**AIM**
Render every line of the entries below as a JSON list of strings, one string per line, skipping blank lines. Leave the pictures out of your answer.

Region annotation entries

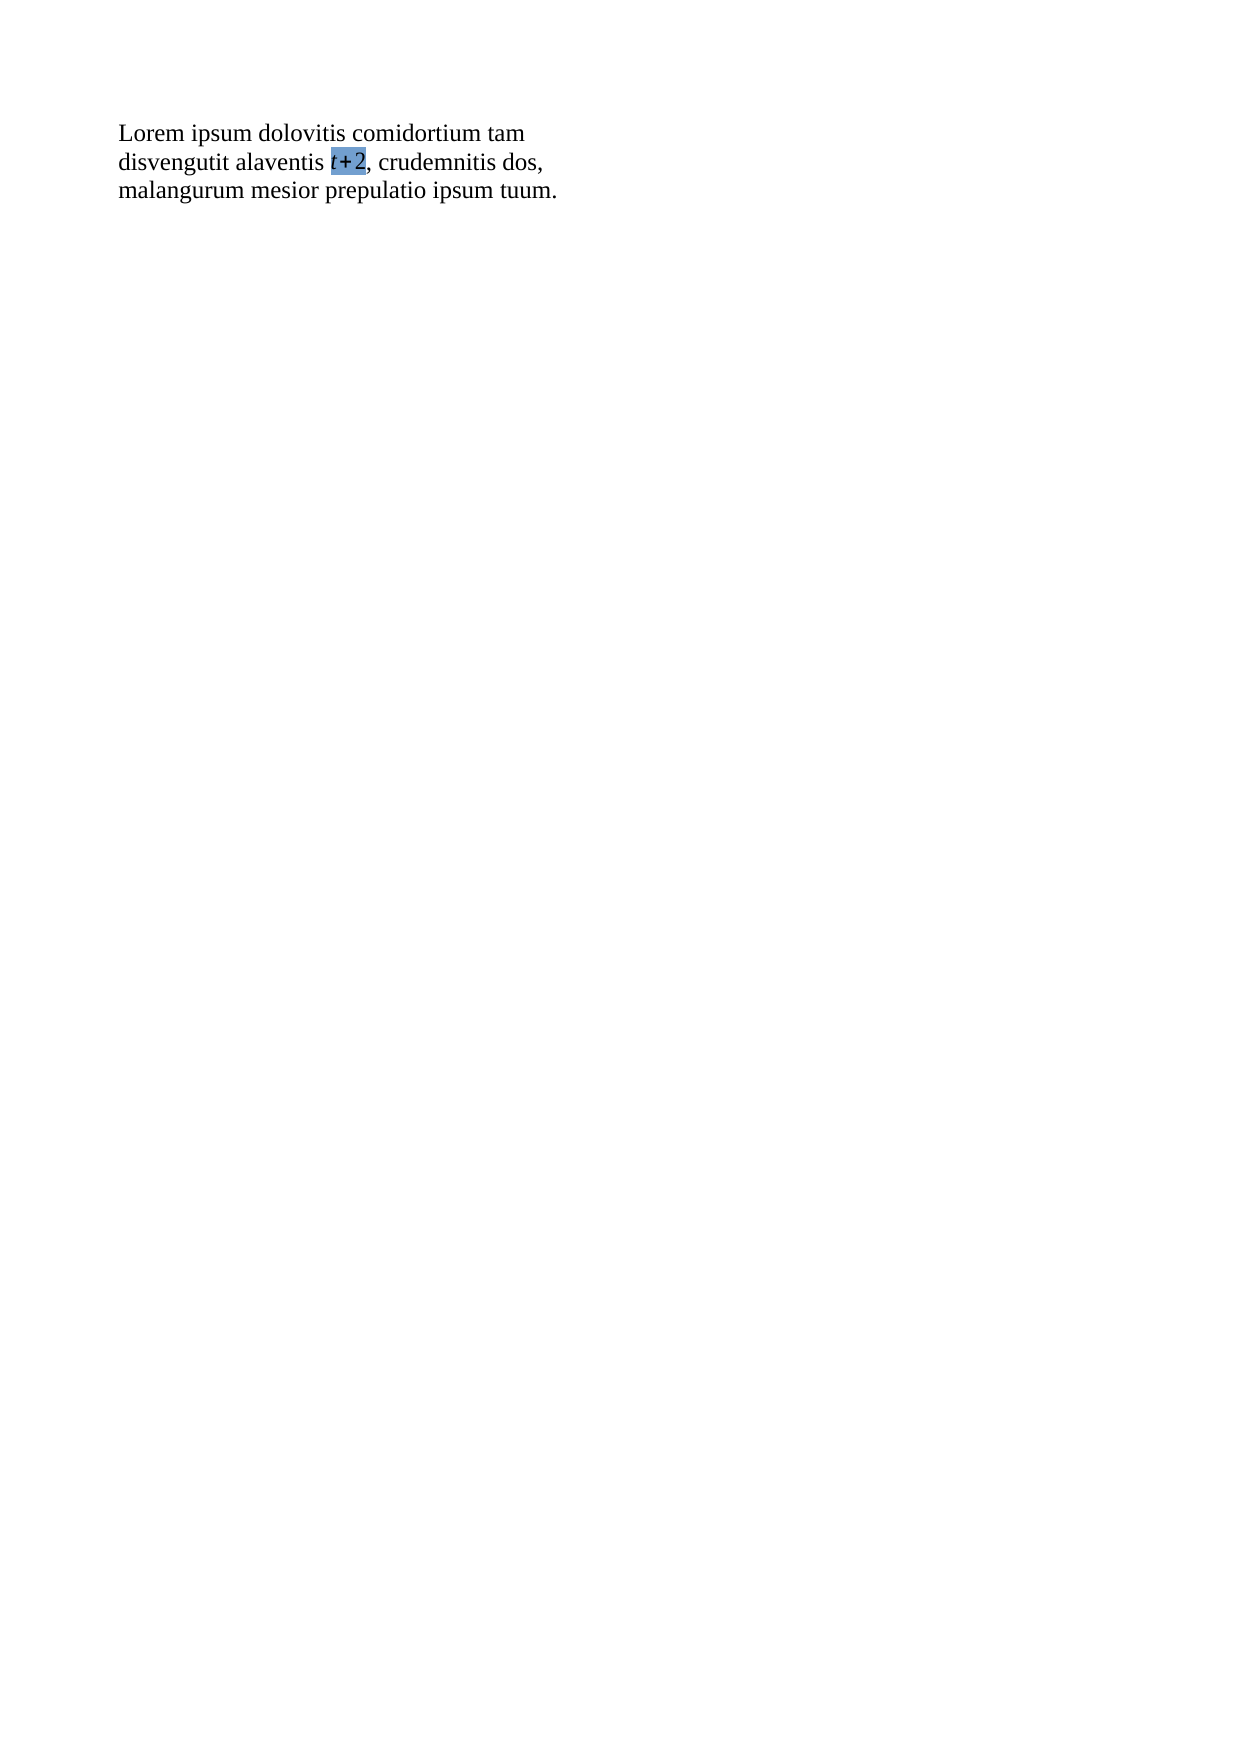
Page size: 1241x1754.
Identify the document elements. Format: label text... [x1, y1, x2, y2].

text Lorem ipsum dolovitis comidortium tam disvengutit alaventis , crudemnitis dos, malangurum mesior prepulatio ipsum tuum. [118, 118, 620, 204]
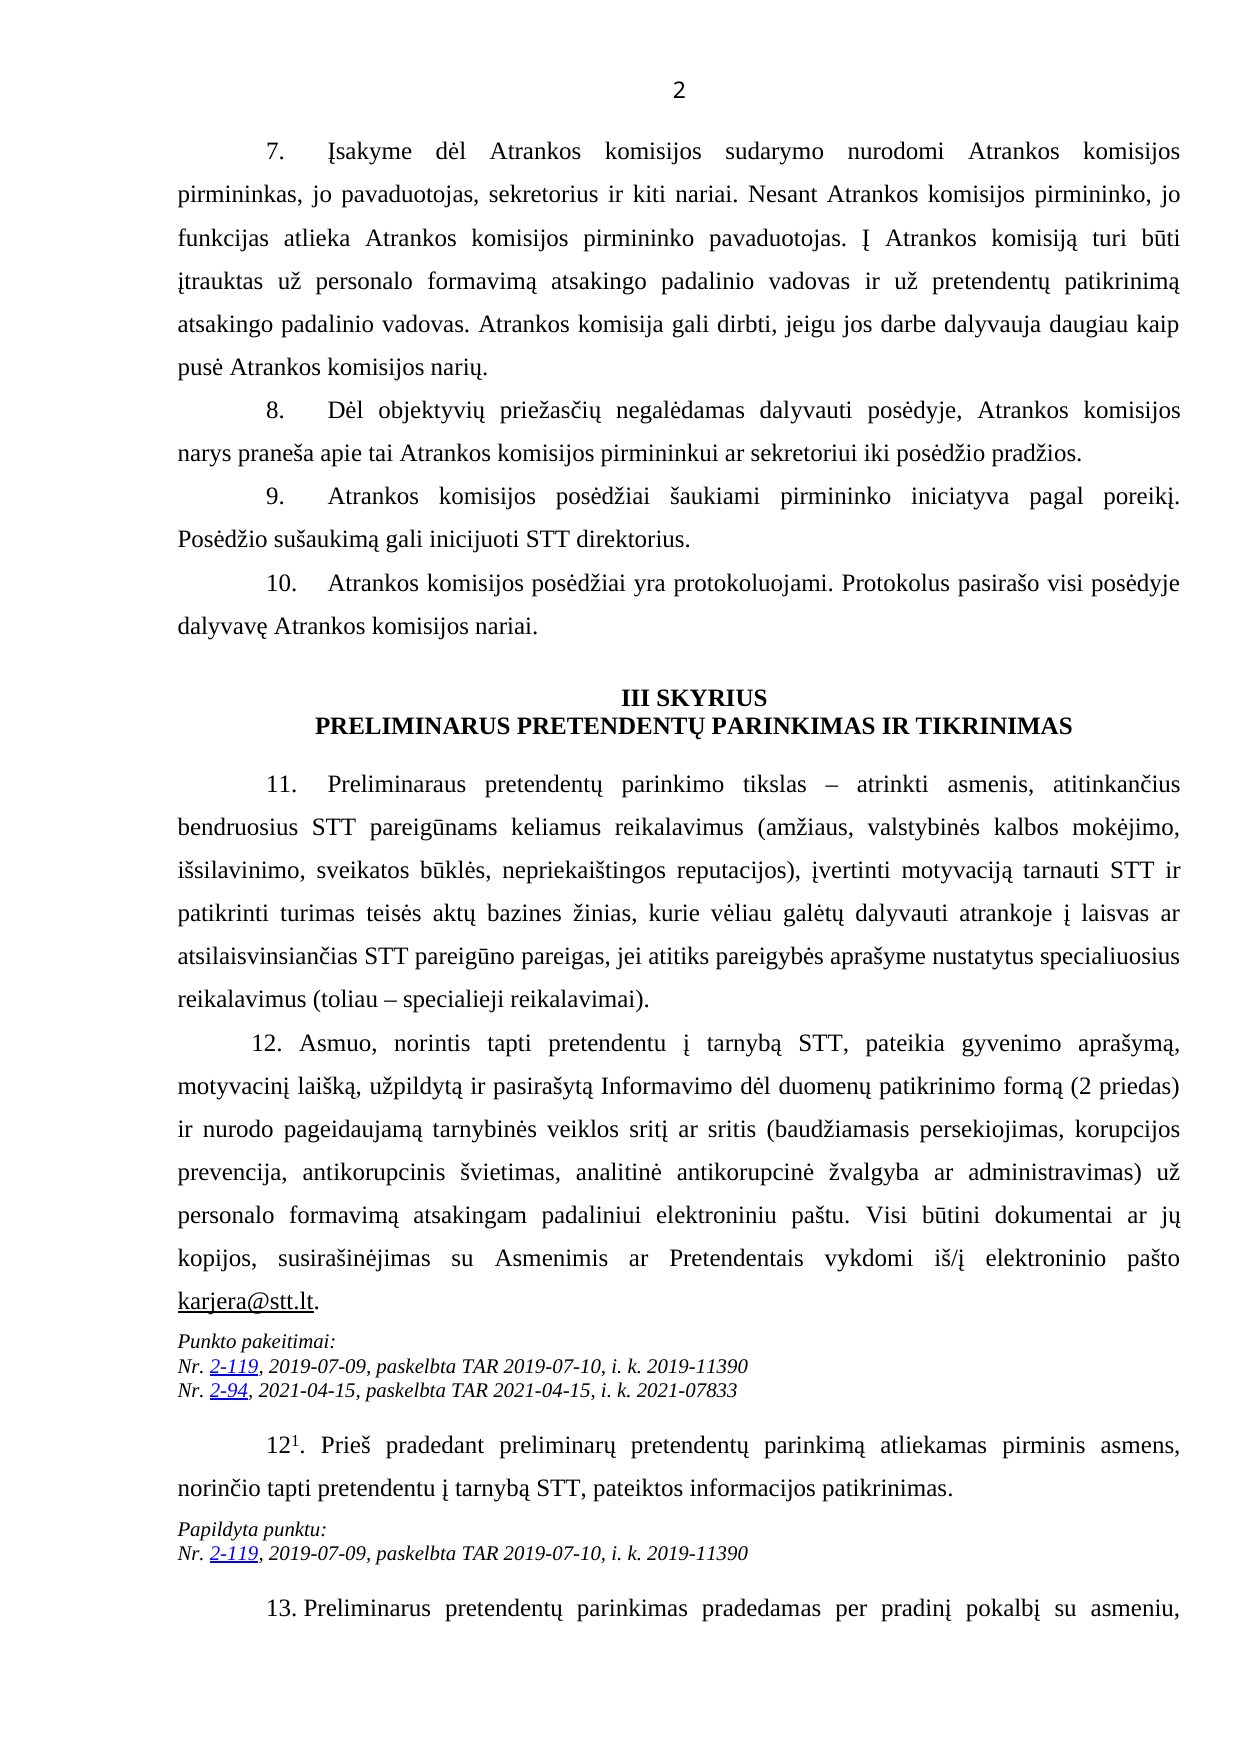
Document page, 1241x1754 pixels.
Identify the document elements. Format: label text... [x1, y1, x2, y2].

text 12. Asmuo, norintis tapti pretendentu į tarnybą STT, pateikia gyvenimo aprašymą, motyvacinį laišką, užpildytą ir pasirašytą Informavimo dėl duomenų patikrinimo formą (2 priedas) ir nurodo pageidaujamą tarnybinės veiklos sritį ar sritis (baudžiamasis persekiojimas, korupcijos prevencija, antikorupcinis švietimas, analitinė antikorupcinė žvalgyba ar administravimas) už personalo formavimą atsakingam padaliniui elektroniniu paštu. Visi būtini dokumentai ar jų kopijos, susirašinėjimas su Asmenimis ar Pretendentais vykdomi iš/į elektroninio pašto karjera@stt.lt. [177, 1028, 1181, 1315]
text 9. Atrankos komisijos posėdžiai šaukiami pirmininko iniciatyva pagal poreikį. Posėdžio sušaukimą gali inicijuoti STT direktorius. [177, 481, 1181, 553]
text III SKYRIUS [207, 683, 1181, 711]
text Papildyta punktu: [177, 1517, 1181, 1541]
text Nr. 2-119, 2019-07-09, paskelbta TAR 2019-07-10, i. k. 2019-11390 [177, 1353, 1181, 1378]
text 7. Įsakyme dėl Atrankos komisijos sudarymo nurodomi Atrankos komisijos pirmininkas, jo pavaduotojas, sekretorius ir kiti nariai. Nesant Atrankos komisijos pirmininko, jo funkcijas atlieka Atrankos komisijos pirmininko pavaduotojas. Į Atrankos komisiją turi būti įtrauktas už personalo formavimą atsakingo padalinio vadovas ir už pretendentų patikrinimą atsakingo padalinio vadovas. Atrankos komisija gali dirbti, jeigu jos darbe dalyvauja daugiau kaip pusė Atrankos komisijos narių. [177, 136, 1181, 381]
text 11. Preliminaraus pretendentų parinkimo tikslas – atrinkti asmenis, atitinkančius bendruosius STT pareigūnams keliamus reikalavimus (amžiaus, valstybinės kalbos mokėjimo, išsilavinimo, sveikatos būklės, nepriekaištingos reputacijos), įvertinti motyvaciją tarnauti STT ir patikrinti turimas teisės aktų bazines žinias, kurie vėliau galėtų dalyvauti atrankoje į laisvas ar atsilaisvinsiančias STT pareigūno pareigas, jei atitiks pareigybės aprašyme nustatytus specialiuosius reikalavimus (toliau – specialieji reikalavimai). [177, 769, 1181, 1013]
text 121. Prieš pradedant preliminarų pretendentų parinkimą atliekamas pirminis asmens, norinčio tapti pretendentu į tarnybą STT, pateiktos informacijos patikrinimas. [177, 1430, 1181, 1502]
text Punkto pakeitimai: [177, 1329, 1181, 1353]
text Nr. 2-94, 2021-04-15, paskelbta TAR 2021-04-15, i. k. 2021-07833 [177, 1378, 1181, 1402]
text PRELIMINARUS PRETENDENTŲ PARINKIMAS ir tikrinimas [207, 711, 1181, 740]
text 10. Atrankos komisijos posėdžiai yra protokoluojami. Protokolus pasirašo visi posėdyje dalyvavę Atrankos komisijos nariai. [177, 568, 1181, 639]
text 8. Dėl objektyvių priežasčių negalėdamas dalyvauti posėdyje, Atrankos komisijos narys praneša apie tai Atrankos komisijos pirmininkui ar sekretoriui iki posėdžio pradžios. [177, 395, 1181, 467]
text Nr. 2-119, 2019-07-09, paskelbta TAR 2019-07-10, i. k. 2019-11390 [177, 1541, 1181, 1565]
text 13. Preliminarus pretendentų parinkimas pradedamas per pradinį pokalbį su asmeniu, [177, 1593, 1181, 1622]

**REPLY**
[
  "Page size: 1241x1754.",
  "Identify the document elements. Format: label text... [x1, y1, x2, y2].",
  "text Lorem ipsum dolovitis comidortium tam disvengutit alaventis , crudemnitis dos, malangurum mesior prepulatio ipsum tuum. [118, 118, 620, 204]",
  "Document page, 1241x1754 pixels.",
  "Identify the document elements. Format: label text... [x1, y1, x2, y2].",
  "text 12. Asmuo, norintis tapti pretendentu į tarnybą STT, pateikia gyvenimo aprašymą, motyvacinį laišką, užpildytą ir pasirašytą Informavimo dėl duomenų patikrinimo formą (2 priedas) ir nurodo pageidaujamą tarnybinės veiklos sritį ar sritis (baudžiamasis persekiojimas, korupcijos prevencija, antikorupcinis švietimas, analitinė antikorupcinė žvalgyba ar administravimas) už personalo formavimą atsakingam padaliniui elektroniniu paštu. Visi būtini dokumentai ar jų kopijos, susirašinėjimas su Asmenimis ar Pretendentais vykdomi iš/į elektroninio pašto karjera@stt.lt. [177, 1028, 1181, 1315]",
  "text 9. Atrankos komisijos posėdžiai šaukiami pirmininko iniciatyva pagal poreikį. Posėdžio sušaukimą gali inicijuoti STT direktorius. [177, 481, 1181, 553]",
  "text III SKYRIUS [207, 683, 1181, 711]",
  "text Papildyta punktu: [177, 1517, 1181, 1541]",
  "text Nr. 2-119, 2019-07-09, paskelbta TAR 2019-07-10, i. k. 2019-11390 [177, 1353, 1181, 1378]",
  "text 7. Įsakyme dėl Atrankos komisijos sudarymo nurodomi Atrankos komisijos pirmininkas, jo pavaduotojas, sekretorius ir kiti nariai. Nesant Atrankos komisijos pirmininko, jo funkcijas atlieka Atrankos komisijos pirmininko pavaduotojas. Į Atrankos komisiją turi būti įtrauktas už personalo formavimą atsakingo padalinio vadovas ir už pretendentų patikrinimą atsakingo padalinio vadovas. Atrankos komisija gali dirbti, jeigu jos darbe dalyvauja daugiau kaip pusė Atrankos komisijos narių. [177, 136, 1181, 381]",
  "text 11. Preliminaraus pretendentų parinkimo tikslas – atrinkti asmenis, atitinkančius bendruosius STT pareigūnams keliamus reikalavimus (amžiaus, valstybinės kalbos mokėjimo, išsilavinimo, sveikatos būklės, nepriekaištingos reputacijos), įvertinti motyvaciją tarnauti STT ir patikrinti turimas teisės aktų bazines žinias, kurie vėliau galėtų dalyvauti atrankoje į laisvas ar atsilaisvinsiančias STT pareigūno pareigas, jei atitiks pareigybės aprašyme nustatytus specialiuosius reikalavimus (toliau – specialieji reikalavimai). [177, 769, 1181, 1013]",
  "text 121. Prieš pradedant preliminarų pretendentų parinkimą atliekamas pirminis asmens, norinčio tapti pretendentu į tarnybą STT, pateiktos informacijos patikrinimas. [177, 1430, 1181, 1502]",
  "text Punkto pakeitimai: [177, 1329, 1181, 1353]",
  "text Nr. 2-94, 2021-04-15, paskelbta TAR 2021-04-15, i. k. 2021-07833 [177, 1378, 1181, 1402]",
  "text PRELIMINARUS PRETENDENTŲ PARINKIMAS ir tikrinimas [207, 711, 1181, 740]",
  "text 10. Atrankos komisijos posėdžiai yra protokoluojami. Protokolus pasirašo visi posėdyje dalyvavę Atrankos komisijos nariai. [177, 568, 1181, 639]",
  "text 8. Dėl objektyvių priežasčių negalėdamas dalyvauti posėdyje, Atrankos komisijos narys praneša apie tai Atrankos komisijos pirmininkui ar sekretoriui iki posėdžio pradžios. [177, 395, 1181, 467]",
  "text Nr. 2-119, 2019-07-09, paskelbta TAR 2019-07-10, i. k. 2019-11390 [177, 1541, 1181, 1565]",
  "text 13. Preliminarus pretendentų parinkimas pradedamas per pradinį pokalbį su asmeniu, [177, 1593, 1181, 1622]"
]